* Prompt: Put every text line below into a JSON list of strings, one string per line, with blank lines omitted. Leave the pictures out of the list.

[Page images and the text extracted from them]

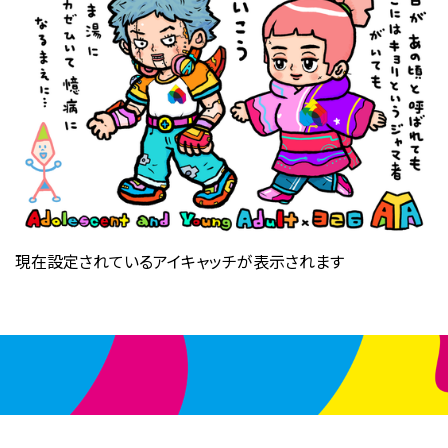
現在設定されているアイキャッチが表示されます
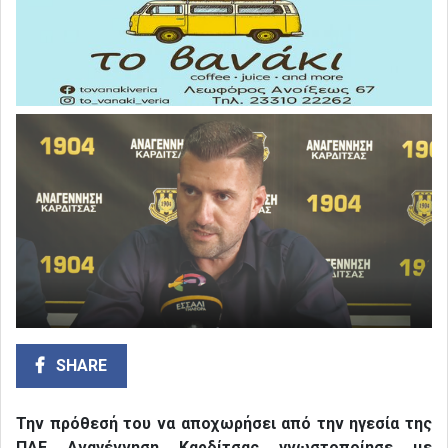
SHARE
Την πρόθεσή του να αποχωρήσει από την ηγεσία της
ΠΑΕ Αναγέννηση Καρδίτσας γνωστοποίησε με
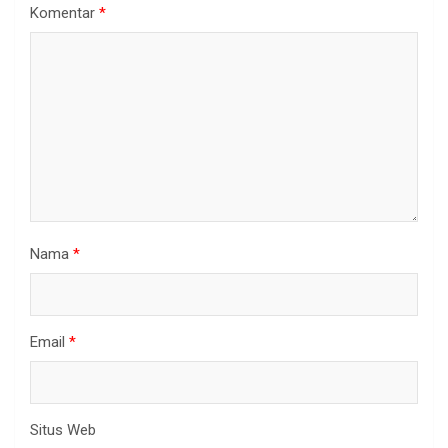
Komentar
*
Nama
*
Email
*
Situs Web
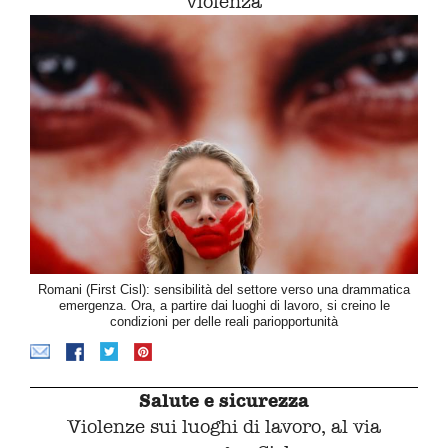
violenza
Romani (First Cisl): sensibilità del settore verso una drammatica
emergenza. Ora, a partire dai luoghi di lavoro, si creino le
condizioni per delle reali pariopportunità
Salute e sicurezza
Violenze sui luoghi di lavoro, al via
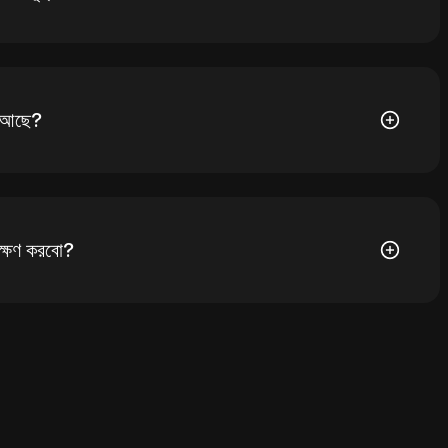
০৭। XPRESS-এর বর্তমান মূল্য সর্বকালের সর্বোচ্চ থেকে -- কমেছে৷
 আছে?
লন রয়েছে৷ XPRESS-র সর্বাধিক ১,০০,০০,০০০ সরবরাহ আছে।
্ষণ করবো?
 ক্রিপ্টোকারেন্সি এক্সচেঞ্জের কাস্টোডিয়াল ওয়ালেটে আপনার
 অন্যান্য উপায়গুলির মধ্যে একটি স্ব-কাস্টডি ওয়ালেট (একটি ওয়েব
 একটি তৃতীয় পক্ষের ক্রিপ্টো কাস্টডি পরিষেবা, বা একটি পেপার ওয়ালেট ব্যবহার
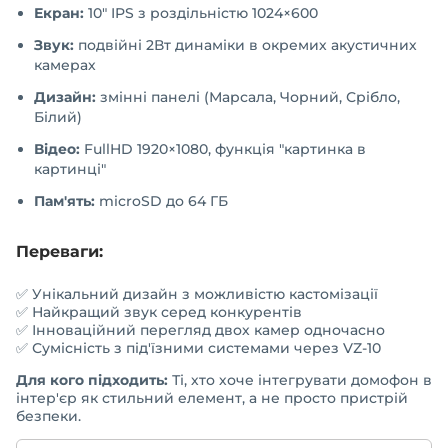
Екран:
10" IPS з роздільністю 1024×600
Звук:
подвійні 2Вт динаміки в окремих акустичних
камерах
Дизайн:
змінні панелі (Марсала, Чорний, Срібло,
Білий)
Відео:
FullHD 1920×1080, функція "картинка в
картинці"
Пам'ять:
microSD до 64 ГБ
Переваги:
✅ Унікальний дизайн з можливістю кастомізації
✅ Найкращий звук серед конкурентів
✅ Інноваційний перегляд двох камер одночасно
✅ Сумісність з під'їзними системами через VZ-10
Для кого підходить:
Ті, хто хоче інтегрувати домофон в
інтер'єр як стильний елемент, а не просто пристрій
безпеки.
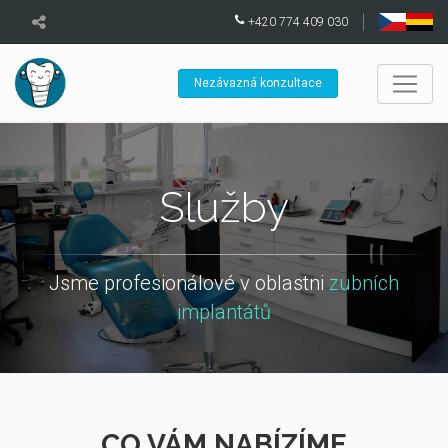
+420 774 409 030
Nezávazná konzultace
Služby
Jsme profesionálové v oblastni
zubních
implantátů
CO VÁM NABÍZÍME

* Response to this task:
[
  "現在設定されているアイキャッチが表示されます",
  "SHARE",
  "Την πρόθεσή του να αποχωρήσει από την ηγεσία της",
  "ΠΑΕ Αναγέννηση Καρδίτσας γνωστοποίησε με",
  "Komentar",
  "*",
  "Nama",
  "*",
  "Email",
  "*",
  "Situs Web",
  "violenza",
  "Romani (First Cisl): sensibilità del settore verso una drammatica",
  "emergenza. Ora, a partire dai luoghi di lavoro, si creino le",
  "condizioni per delle reali pariopportunità",
  "Salute e sicurezza",
  "Violenze sui luoghi di lavoro, al via",
  "০৭। XPRESS-এর বর্তমান মূল্য সর্বকালের সর্বোচ্চ থেকে -- কমেছে৷",
  " আছে?",
  "লন রয়েছে৷ XPRESS-র সর্বাধিক ১,০০,০০,০০০ সরবরাহ আছে।",
  "্ষণ করবো?",
  " ক্রিপ্টোকারেন্সি এক্সচেঞ্জের কাস্টোডিয়াল ওয়ালেটে আপনার",
  " অন্যান্য উপায়গুলির মধ্যে একটি স্ব-কাস্টডি ওয়ালেট (একটি ওয়েব",
  " একটি তৃতীয় পক্ষের ক্রিপ্টো কাস্টডি পরিষেবা, বা একটি পেপার ওয়ালেট ব্যবহার",
  "Екран:",
  "10\" IPS з роздільністю 1024×600",
  "Звук:",
  "подвійні 2Вт динаміки в окремих акустичних",
  "камерах",
  "Дизайн:",
  "змінні панелі (Марсала, Чорний, Срібло,",
  "Білий)",
  "Відео:",
  "FullHD 1920×1080, функція \"картинка в",
  "картинці\"",
  "Пам'ять:",
  "microSD до 64 ГБ",
  "Переваги:",
  "✅ Унікальний дизайн з можливістю кастомізації",
  "✅ Найкращий звук серед конкурентів",
  "✅ Інноваційний перегляд двох камер одночасно",
  "✅ Сумісність з під'їзними системами через VZ-10",
  "Для кого підходить:",
  "Ті, хто хоче інтегрувати домофон в",
  "інтер'єр як стильний елемент, а не просто пристрій",
  "безпеки.",
  "+420 774 409 030",
  "Nezávazná konzultace",
  "Služby",
  "Jsme profesionálové v oblastni",
  "zubních",
  "implantátů",
  "CO VÁM NABÍZÍME"
]